■ **The problem**
Write down every line of the material below without changing anything.

───── Exercise data ─────

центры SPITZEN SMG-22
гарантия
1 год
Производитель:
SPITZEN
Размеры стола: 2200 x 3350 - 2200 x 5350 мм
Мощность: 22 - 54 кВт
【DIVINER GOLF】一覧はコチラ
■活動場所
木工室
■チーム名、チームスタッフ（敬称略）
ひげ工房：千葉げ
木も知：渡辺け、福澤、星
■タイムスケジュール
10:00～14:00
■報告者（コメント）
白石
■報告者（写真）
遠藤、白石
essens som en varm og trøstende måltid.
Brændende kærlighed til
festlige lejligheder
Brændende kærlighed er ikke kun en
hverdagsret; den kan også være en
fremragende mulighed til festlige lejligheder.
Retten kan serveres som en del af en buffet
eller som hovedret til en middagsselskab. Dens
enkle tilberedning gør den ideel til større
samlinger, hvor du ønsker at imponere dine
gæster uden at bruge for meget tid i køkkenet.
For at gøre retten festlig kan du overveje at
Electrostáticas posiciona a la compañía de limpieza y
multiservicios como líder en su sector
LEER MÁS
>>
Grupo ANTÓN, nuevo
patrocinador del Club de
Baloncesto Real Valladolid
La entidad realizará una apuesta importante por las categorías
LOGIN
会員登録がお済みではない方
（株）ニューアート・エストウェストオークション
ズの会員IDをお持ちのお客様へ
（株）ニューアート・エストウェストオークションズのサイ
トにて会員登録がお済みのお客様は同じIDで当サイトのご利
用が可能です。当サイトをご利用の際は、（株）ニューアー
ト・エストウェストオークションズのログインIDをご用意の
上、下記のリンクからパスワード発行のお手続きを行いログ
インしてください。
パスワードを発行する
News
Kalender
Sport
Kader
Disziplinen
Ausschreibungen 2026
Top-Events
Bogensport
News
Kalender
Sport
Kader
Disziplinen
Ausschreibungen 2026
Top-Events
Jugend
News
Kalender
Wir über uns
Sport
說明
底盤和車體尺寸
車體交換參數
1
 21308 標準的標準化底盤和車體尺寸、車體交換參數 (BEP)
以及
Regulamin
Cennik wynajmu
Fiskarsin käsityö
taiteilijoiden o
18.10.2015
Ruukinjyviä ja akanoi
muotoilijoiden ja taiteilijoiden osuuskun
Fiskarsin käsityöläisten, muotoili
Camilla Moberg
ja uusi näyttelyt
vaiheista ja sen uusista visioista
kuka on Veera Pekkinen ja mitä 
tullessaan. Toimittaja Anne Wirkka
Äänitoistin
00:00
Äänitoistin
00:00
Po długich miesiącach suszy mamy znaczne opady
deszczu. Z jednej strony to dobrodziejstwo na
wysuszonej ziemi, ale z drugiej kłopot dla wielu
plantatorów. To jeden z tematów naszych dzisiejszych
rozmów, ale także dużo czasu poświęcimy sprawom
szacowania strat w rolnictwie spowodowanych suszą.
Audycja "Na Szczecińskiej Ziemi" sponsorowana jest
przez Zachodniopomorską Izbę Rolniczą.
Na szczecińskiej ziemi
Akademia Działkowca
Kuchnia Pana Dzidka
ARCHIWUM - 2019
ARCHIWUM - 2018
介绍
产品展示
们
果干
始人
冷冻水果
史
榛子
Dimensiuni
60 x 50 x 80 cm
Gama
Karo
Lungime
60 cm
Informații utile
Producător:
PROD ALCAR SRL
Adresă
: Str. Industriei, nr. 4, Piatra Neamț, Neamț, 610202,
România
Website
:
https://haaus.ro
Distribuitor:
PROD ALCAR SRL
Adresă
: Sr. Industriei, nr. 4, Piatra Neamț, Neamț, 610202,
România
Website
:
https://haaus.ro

─────

■ **Written response**
центры SPITZEN SMG-22
гарантия
1 год
Производитель:
SPITZEN
Размеры стола: 2200 x 3350 - 2200 x 5350 мм
Мощность: 22 - 54 кВт
【DIVINER GOLF】一覧はコチラ
■活動場所
木工室
■チーム名、チームスタッフ（敬称略）
ひげ工房：千葉げ
木も知：渡辺け、福澤、星
■タイムスケジュール
10:00～14:00
■報告者（コメント）
白石
■報告者（写真）
遠藤、白石
essens som en varm og trøstende måltid.
Brændende kærlighed til
festlige lejligheder
Brændende kærlighed er ikke kun en
hverdagsret; den kan også være en
fremragende mulighed til festlige lejligheder.
Retten kan serveres som en del af en buffet
eller som hovedret til en middagsselskab. Dens
enkle tilberedning gør den ideel til større
samlinger, hvor du ønsker at imponere dine
gæster uden at bruge for meget tid i køkkenet.
For at gøre retten festlig kan du overveje at
Electrostáticas posiciona a la compañía de limpieza y
multiservicios como líder en su sector
LEER MÁS
>>
Grupo ANTÓN, nuevo
patrocinador del Club de
Baloncesto Real Valladolid
La entidad realizará una apuesta importante por las categorías
LOGIN
会員登録がお済みではない方
（株）ニューアート・エストウェストオークション
ズの会員IDをお持ちのお客様へ
（株）ニューアート・エストウェストオークションズのサイ
トにて会員登録がお済みのお客様は同じIDで当サイトのご利
用が可能です。当サイトをご利用の際は、（株）ニューアー
ト・エストウェストオークションズのログインIDをご用意の
上、下記のリンクからパスワード発行のお手続きを行いログ
インしてください。
パスワードを発行する
News
Kalender
Sport
Kader
Disziplinen
Ausschreibungen 2026
Top-Events
Bogensport
News
Kalender
Sport
Kader
Disziplinen
Ausschreibungen 2026
Top-Events
Jugend
News
Kalender
Wir über uns
Sport
說明
底盤和車體尺寸
車體交換參數
1
 21308 標準的標準化底盤和車體尺寸、車體交換參數 (BEP)
以及
Regulamin
Cennik wynajmu
Fiskarsin käsityö
taiteilijoiden o
18.10.2015
Ruukinjyviä ja akanoi
muotoilijoiden ja taiteilijoiden osuuskun
Fiskarsin käsityöläisten, muotoili
Camilla Moberg
ja uusi näyttelyt
vaiheista ja sen uusista visioista
kuka on Veera Pekkinen ja mitä 
tullessaan. Toimittaja Anne Wirkka
Äänitoistin
00:00
Äänitoistin
00:00
Po długich miesiącach suszy mamy znaczne opady
deszczu. Z jednej strony to dobrodziejstwo na
wysuszonej ziemi, ale z drugiej kłopot dla wielu
plantatorów. To jeden z tematów naszych dzisiejszych
rozmów, ale także dużo czasu poświęcimy sprawom
szacowania strat w rolnictwie spowodowanych suszą.
Audycja "Na Szczecińskiej Ziemi" sponsorowana jest
przez Zachodniopomorską Izbę Rolniczą.
Na szczecińskiej ziemi
Akademia Działkowca
Kuchnia Pana Dzidka
ARCHIWUM - 2019
ARCHIWUM - 2018
介绍
产品展示
们
果干
始人
冷冻水果
史
榛子
Dimensiuni
60 x 50 x 80 cm
Gama
Karo
Lungime
60 cm
Informații utile
Producător:
PROD ALCAR SRL
Adresă
: Str. Industriei, nr. 4, Piatra Neamț, Neamț, 610202,
România
Website
:
https://haaus.ro
Distribuitor:
PROD ALCAR SRL
Adresă
: Sr. Industriei, nr. 4, Piatra Neamț, Neamț, 610202,
România
Website
:
https://haaus.ro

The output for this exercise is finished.